(DATA PROVIDED Opens)
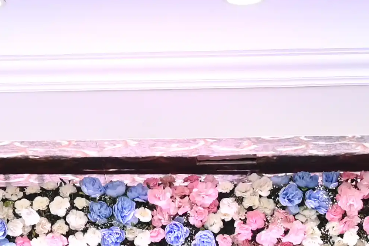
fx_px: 1987
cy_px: 575
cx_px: 221
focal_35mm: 194
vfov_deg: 6.7
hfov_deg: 10.6
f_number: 4.5
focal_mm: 32
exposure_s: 1/100
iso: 1000
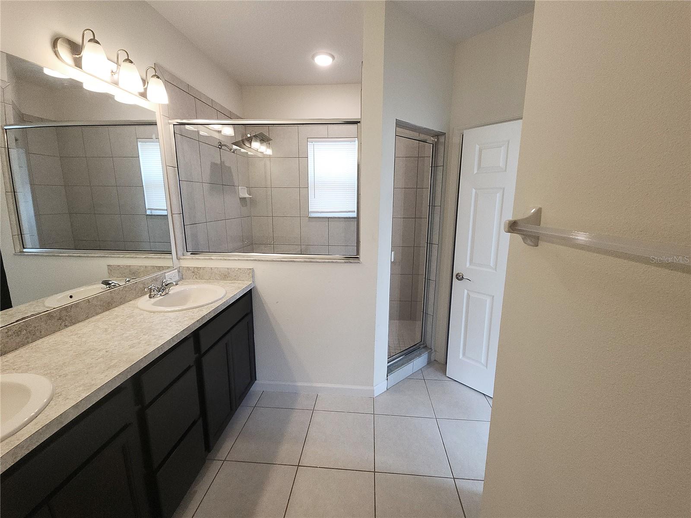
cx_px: 346
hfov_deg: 106.2
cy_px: 259
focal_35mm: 13
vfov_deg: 89.9
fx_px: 260
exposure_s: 1/59
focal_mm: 2.2
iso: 92
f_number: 2.2
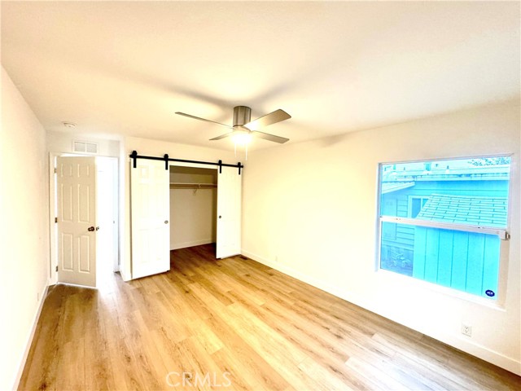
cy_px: 196
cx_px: 260
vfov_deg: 85.7
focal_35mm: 14
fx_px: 211
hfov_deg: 102.1
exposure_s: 1/60
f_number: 2.2
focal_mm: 2.22
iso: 400
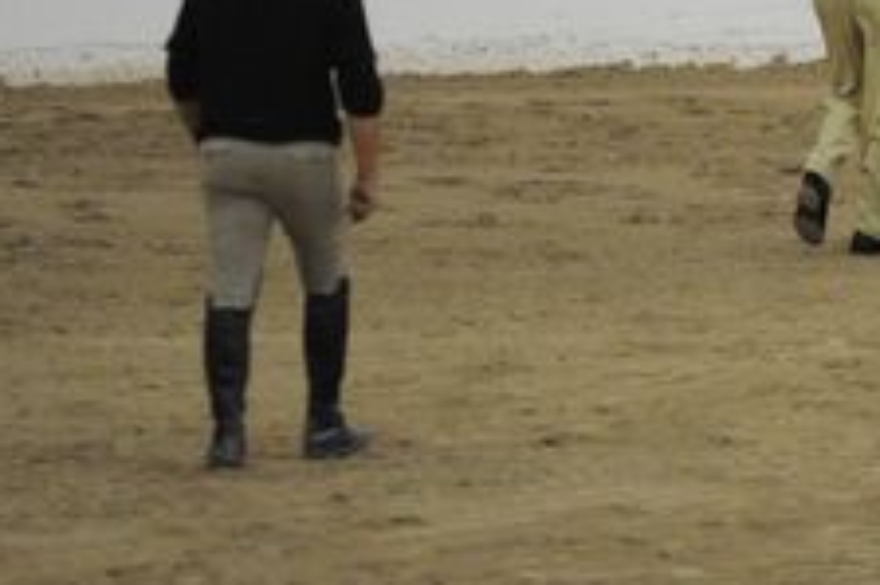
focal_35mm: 571
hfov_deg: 3.6
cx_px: 923
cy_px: 4
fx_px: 13947
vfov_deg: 2.4
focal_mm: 200
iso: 6400
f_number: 2.8
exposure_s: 1/500
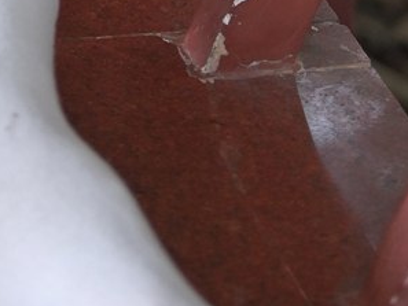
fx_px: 3938
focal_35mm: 334
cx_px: -180
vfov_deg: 4.2
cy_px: -864
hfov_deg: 5.9
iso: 720
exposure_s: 1/100
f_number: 2.2
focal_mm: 50
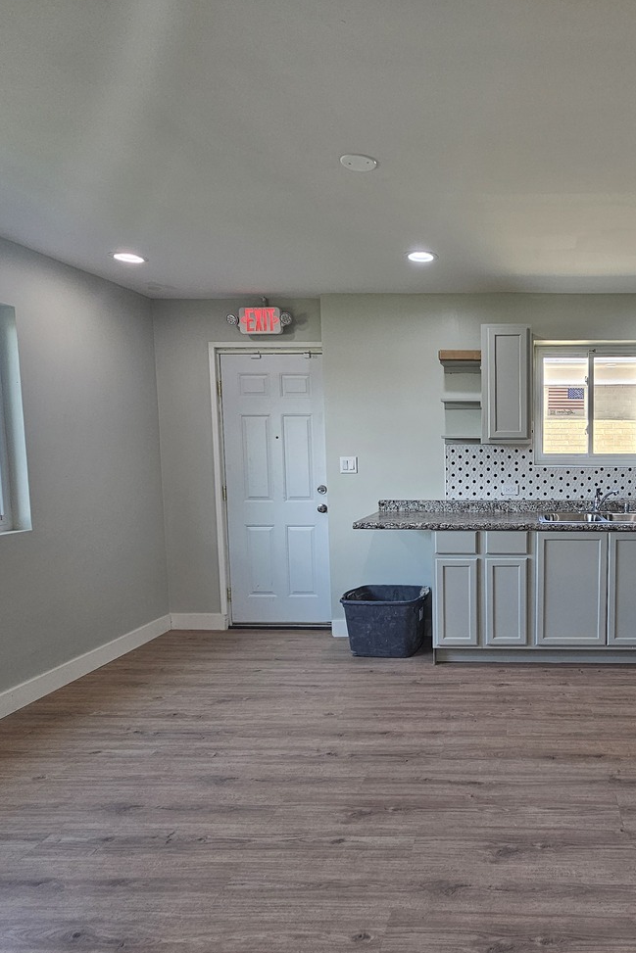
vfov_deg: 83.9
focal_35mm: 20
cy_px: 493
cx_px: 525
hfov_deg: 56.6
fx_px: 530
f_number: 2.2
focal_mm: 2.2
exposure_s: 1/60
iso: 64
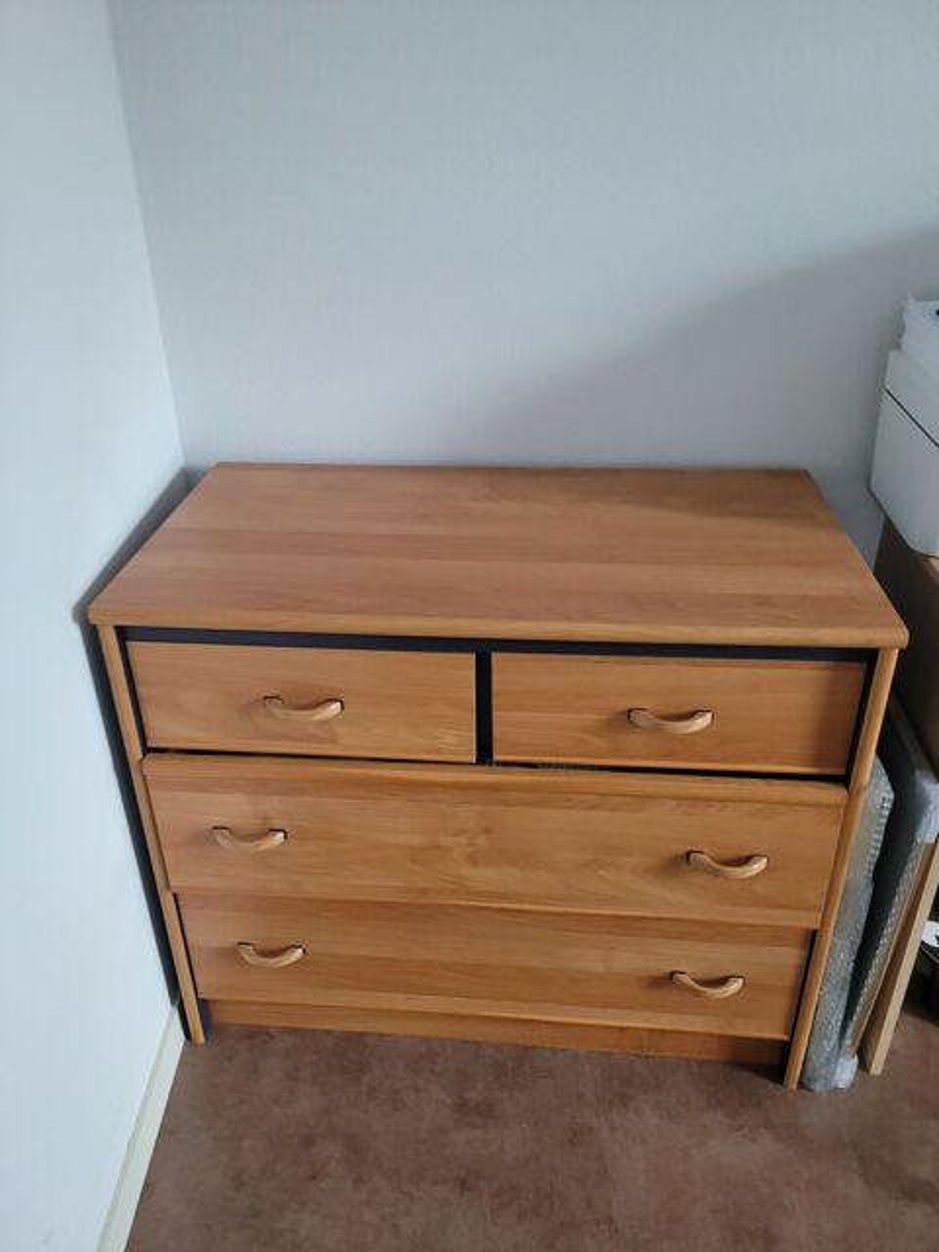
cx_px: 470
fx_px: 940
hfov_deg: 53.1
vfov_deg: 67.3
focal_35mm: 26
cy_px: 626
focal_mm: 5.4
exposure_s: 1/50
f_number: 1.8
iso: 640
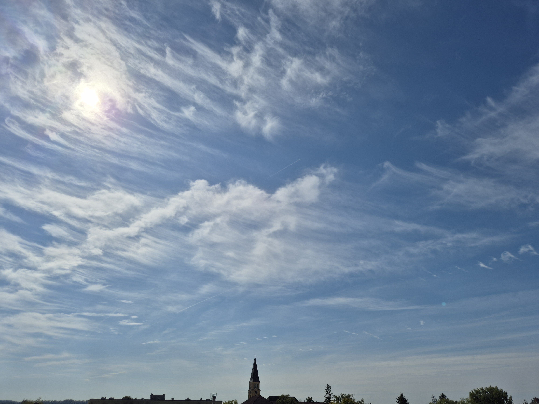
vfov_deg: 58.9
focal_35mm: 23
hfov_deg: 73.9
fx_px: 358
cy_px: 202
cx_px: 270
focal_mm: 5.4
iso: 25
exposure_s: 1/10144
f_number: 1.8
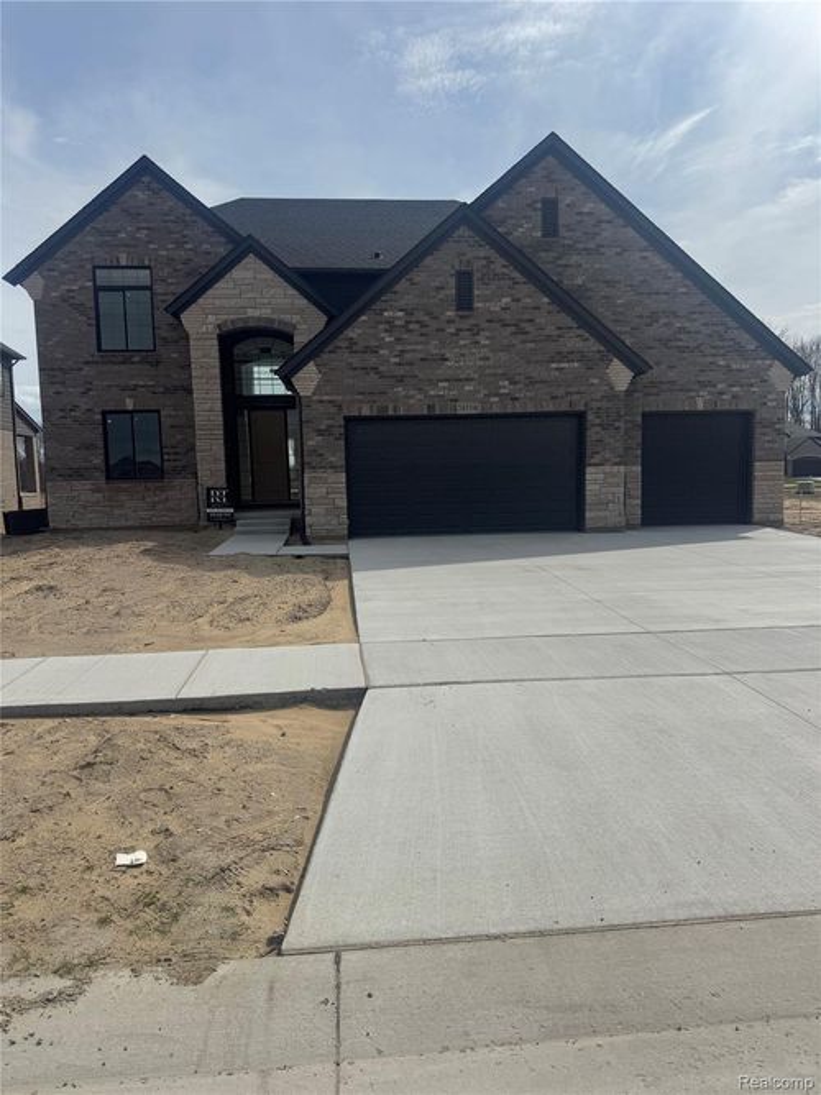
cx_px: 410
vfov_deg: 71.6
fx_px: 759
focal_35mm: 24
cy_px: 548
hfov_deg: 56.8
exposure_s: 1/12346
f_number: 1.78
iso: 80
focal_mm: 6.76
(DATA PROVIDED Closes)
YOUR ASSIGNMENT: Where pictures appear, drop them, and reproduce exactly only the lines running from the beginning of the data to the line that contains "hfov_deg: 56.8", inclusive.

EXERCISE OUTPUT:
fx_px: 1987
cy_px: 575
cx_px: 221
focal_35mm: 194
vfov_deg: 6.7
hfov_deg: 10.6
f_number: 4.5
focal_mm: 32
exposure_s: 1/100
iso: 1000
cx_px: 346
hfov_deg: 106.2
cy_px: 259
focal_35mm: 13
vfov_deg: 89.9
fx_px: 260
exposure_s: 1/59
focal_mm: 2.2
iso: 92
f_number: 2.2
cy_px: 196
cx_px: 260
vfov_deg: 85.7
focal_35mm: 14
fx_px: 211
hfov_deg: 102.1
exposure_s: 1/60
f_number: 2.2
focal_mm: 2.22
iso: 400
focal_35mm: 571
hfov_deg: 3.6
cx_px: 923
cy_px: 4
fx_px: 13947
vfov_deg: 2.4
focal_mm: 200
iso: 6400
f_number: 2.8
exposure_s: 1/500
fx_px: 3938
focal_35mm: 334
cx_px: -180
vfov_deg: 4.2
cy_px: -864
hfov_deg: 5.9
iso: 720
exposure_s: 1/100
f_number: 2.2
focal_mm: 50
vfov_deg: 83.9
focal_35mm: 20
cy_px: 493
cx_px: 525
hfov_deg: 56.6
fx_px: 530
f_number: 2.2
focal_mm: 2.2
exposure_s: 1/60
iso: 64
cx_px: 470
fx_px: 940
hfov_deg: 53.1
vfov_deg: 67.3
focal_35mm: 26
cy_px: 626
focal_mm: 5.4
exposure_s: 1/50
f_number: 1.8
iso: 640
vfov_deg: 58.9
focal_35mm: 23
hfov_deg: 73.9
fx_px: 358
cy_px: 202
cx_px: 270
focal_mm: 5.4
iso: 25
exposure_s: 1/10144
f_number: 1.8
cx_px: 410
vfov_deg: 71.6
fx_px: 759
focal_35mm: 24
cy_px: 548
hfov_deg: 56.8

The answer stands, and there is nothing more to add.